On Friday, Cigna (NYSE:CI) reported Q3 results that reflected strong year-over-year growth. Yet investors were apparently spooked by negative margin trends in the insurer's health-care and disability/life insurance segments, as well as an outlook for 2008 that was below Wall Street's expectations.

With shares closing down 3.5% on Friday, I would view this as a buying opportunity for investors looking for more stable investments for their portfolio, given the market's recent volatility. Despite the fact that shares are up about 24% in the past 12 months, Cigna's management still feels the company is undervalued, as seen in the $235 million repurchase of its shares in the third quarter.

Share repurchases persist among the large-cap health insurance companies, with WellPoint (NYSE:WLP) repurchasing $2.4 billion worth of its common shares in its Q3. UnitedHealth Group (NYSE:UNH) bought back $2 billion worth of shares during the quarter, and Aetna (NYSE:AET) recently announced $1.25 billion in planned share repurchases.

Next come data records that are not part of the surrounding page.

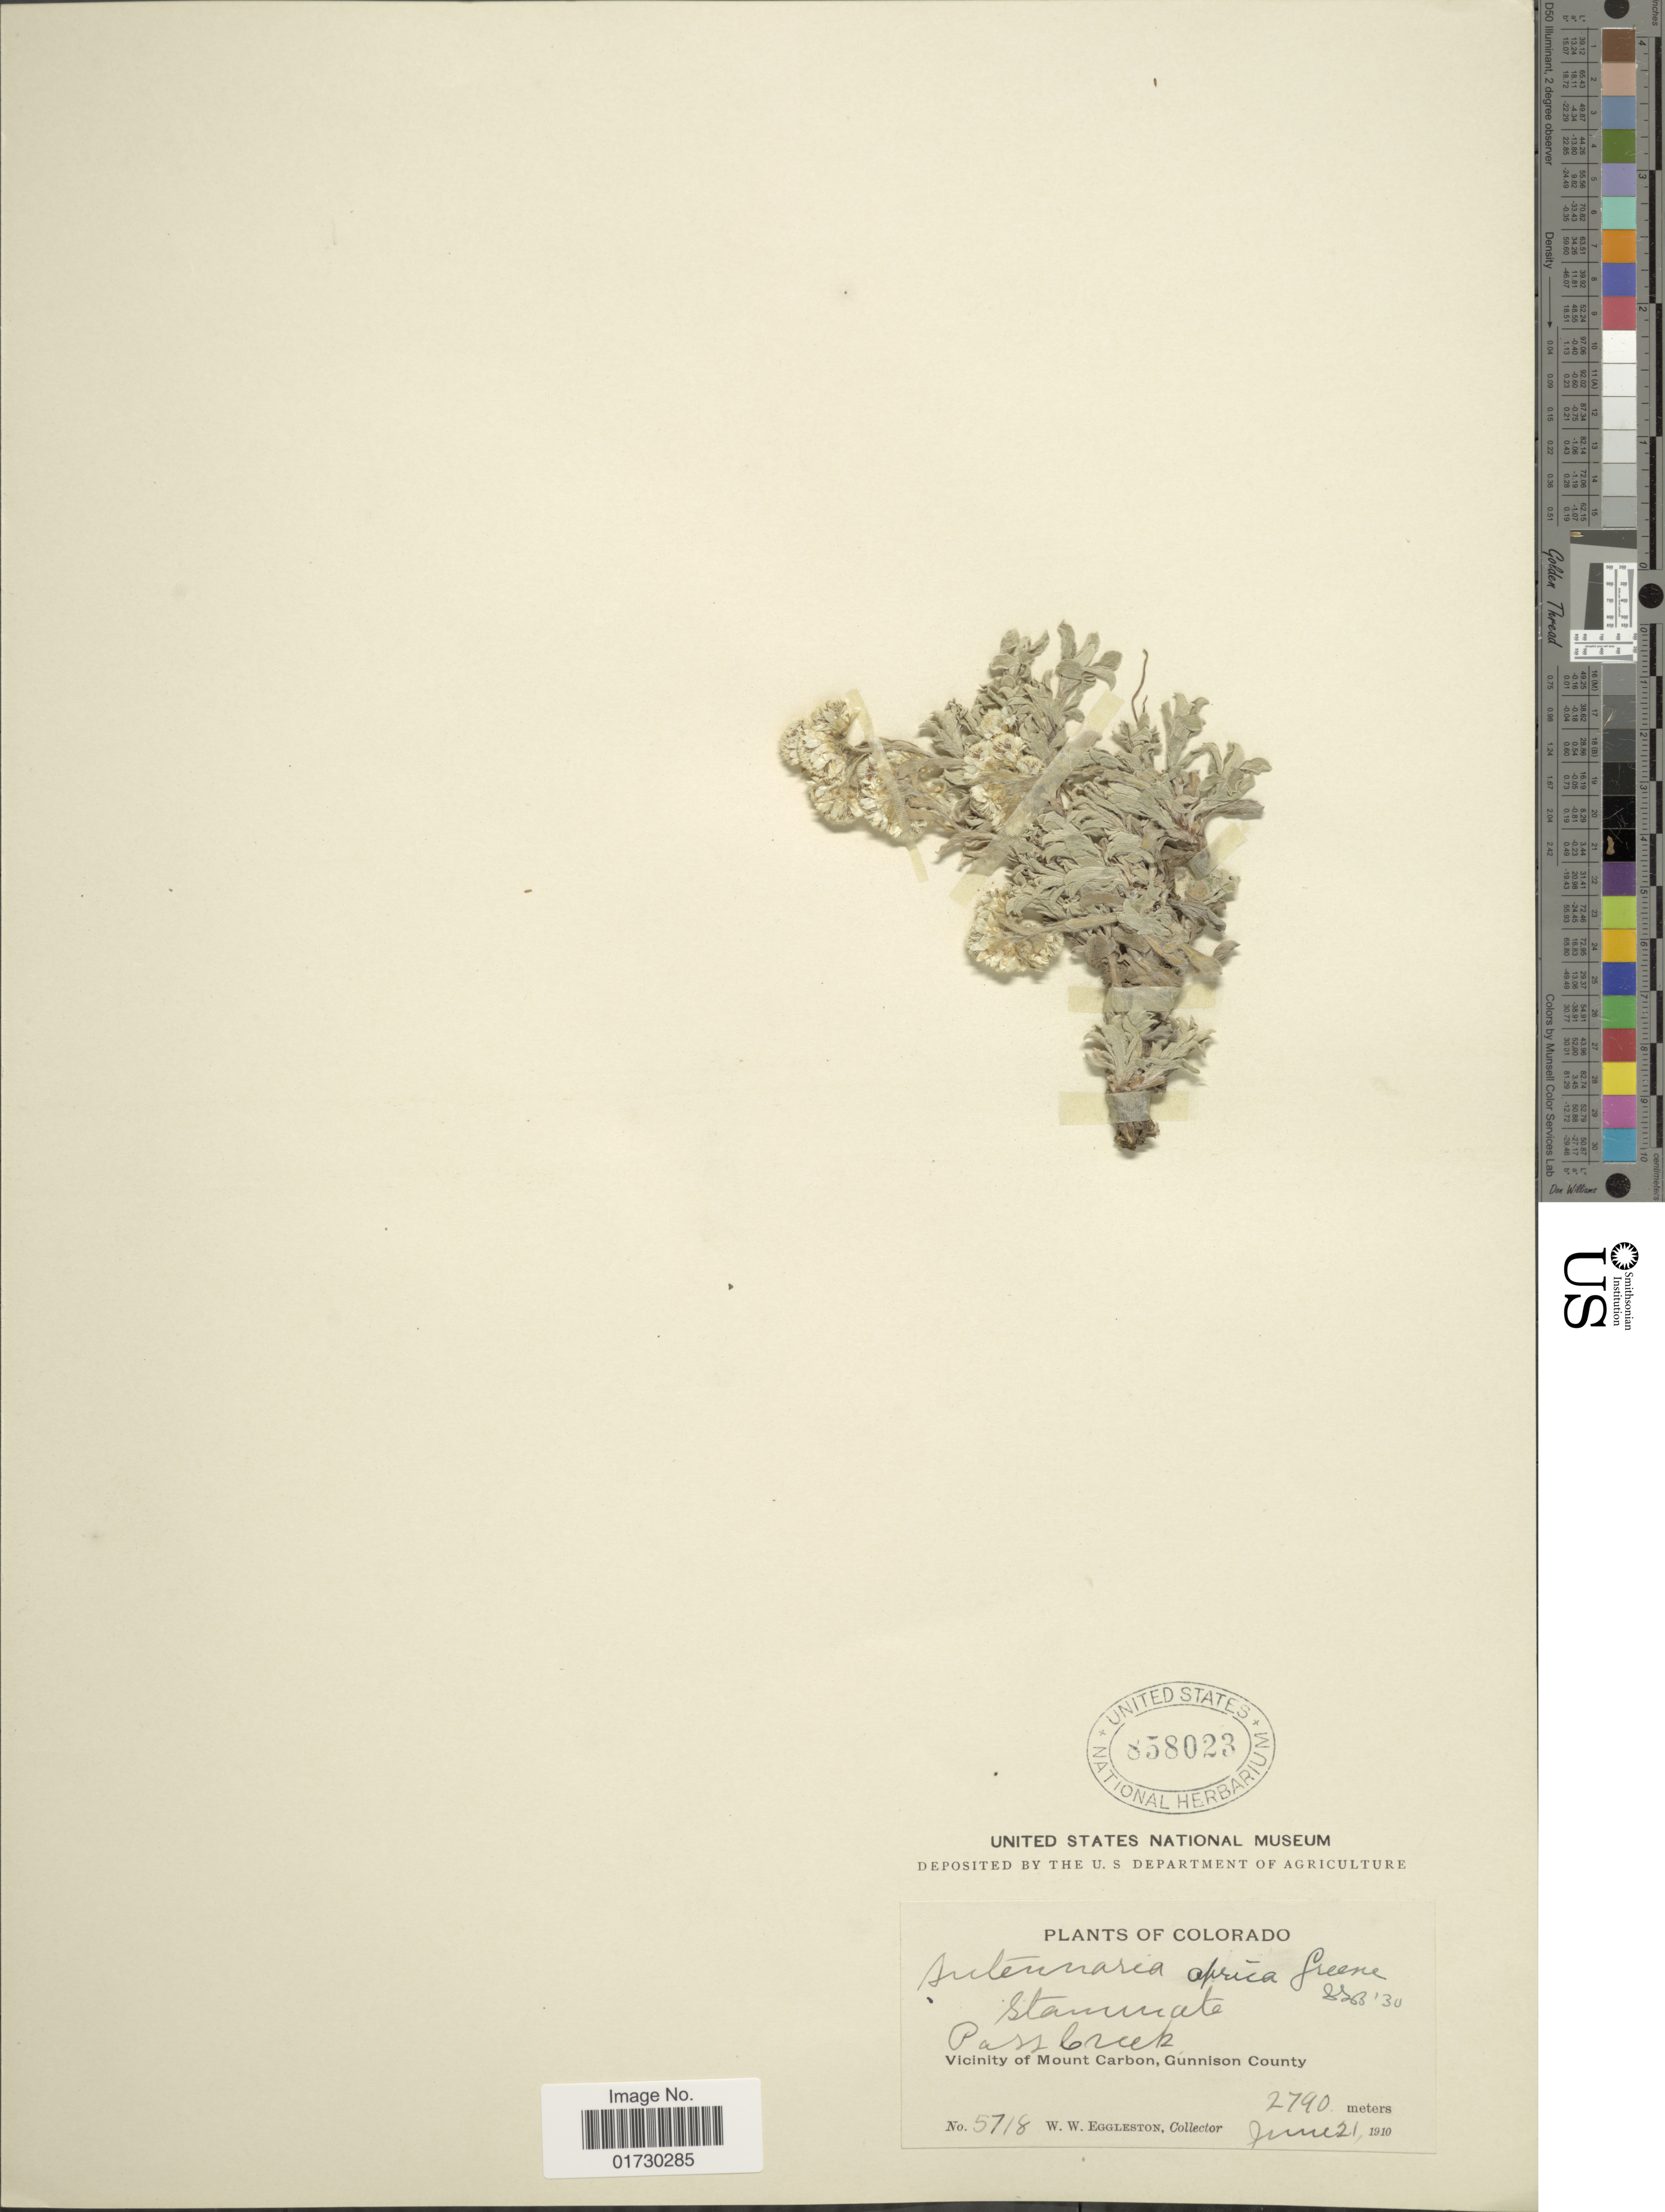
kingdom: Plantae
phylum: Tracheophyta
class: Magnoliopsida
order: Asterales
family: Asteraceae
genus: Antennaria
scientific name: Antennaria aprica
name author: Greene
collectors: W. W. Eggleston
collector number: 5718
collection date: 1910-06-21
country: United States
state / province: Colorado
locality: Pass Creek, Vicinity of Mount Carbon, Gunnison County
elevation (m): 2790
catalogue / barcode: US 858023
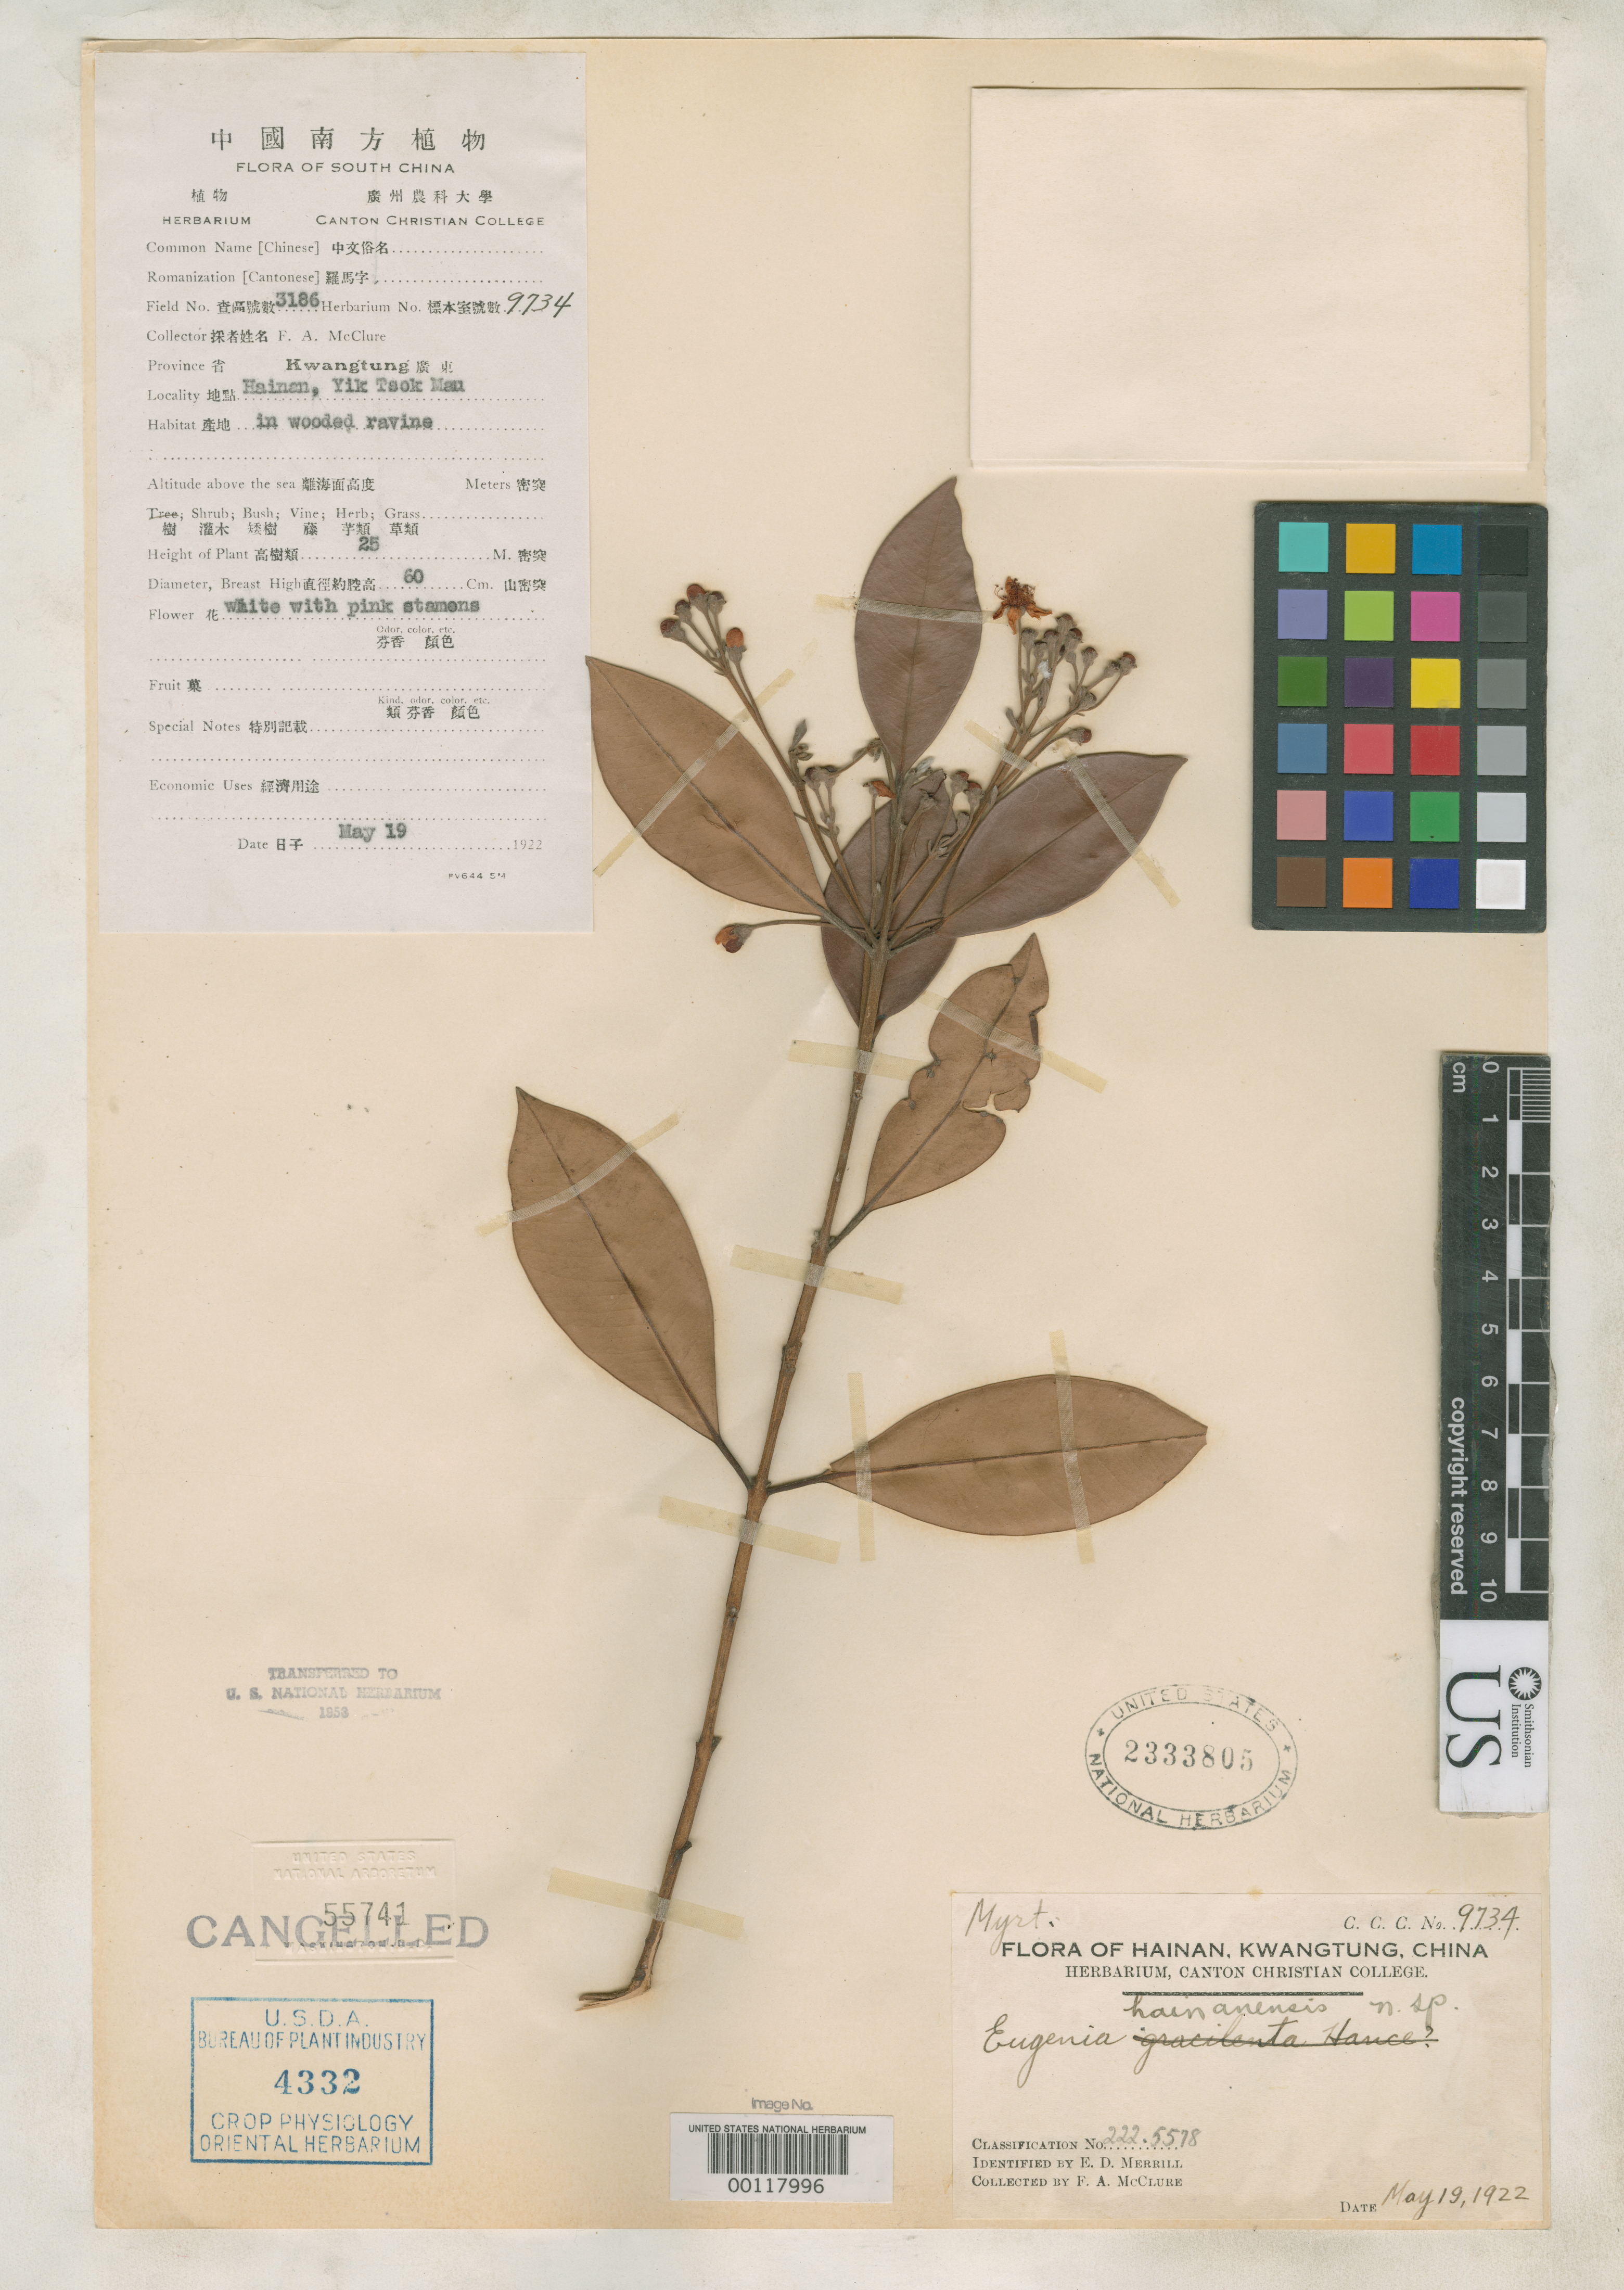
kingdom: Plantae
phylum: Tracheophyta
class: Magnoliopsida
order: Myrtales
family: Myrtaceae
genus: Eugenia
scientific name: Eugenia hainanensis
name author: Merr.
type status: Isotype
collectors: F. A. McClure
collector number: C.C.C. 9734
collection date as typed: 19 May 1922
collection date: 1922-05-19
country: China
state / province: Hainan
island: Hainan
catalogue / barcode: US 2333805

Cigna's Q3 adjusted operating EPS improved by 37% on a 7% increase in revenue compared with its year-ago quarter. Rate increases as well as growth in medical membership were the big factors.     

One concern for shareholders would be the decline of 40 basis points in margins (segment earnings divided by segment revenues) that occurred both in the health-care segment and the disability/life insurance segment. With that said, management's forecast of about 5% growth in adjusted operating earnings per share for 2008 seems to be not only attainable, but also an attempt to manage Wall Street's expectations.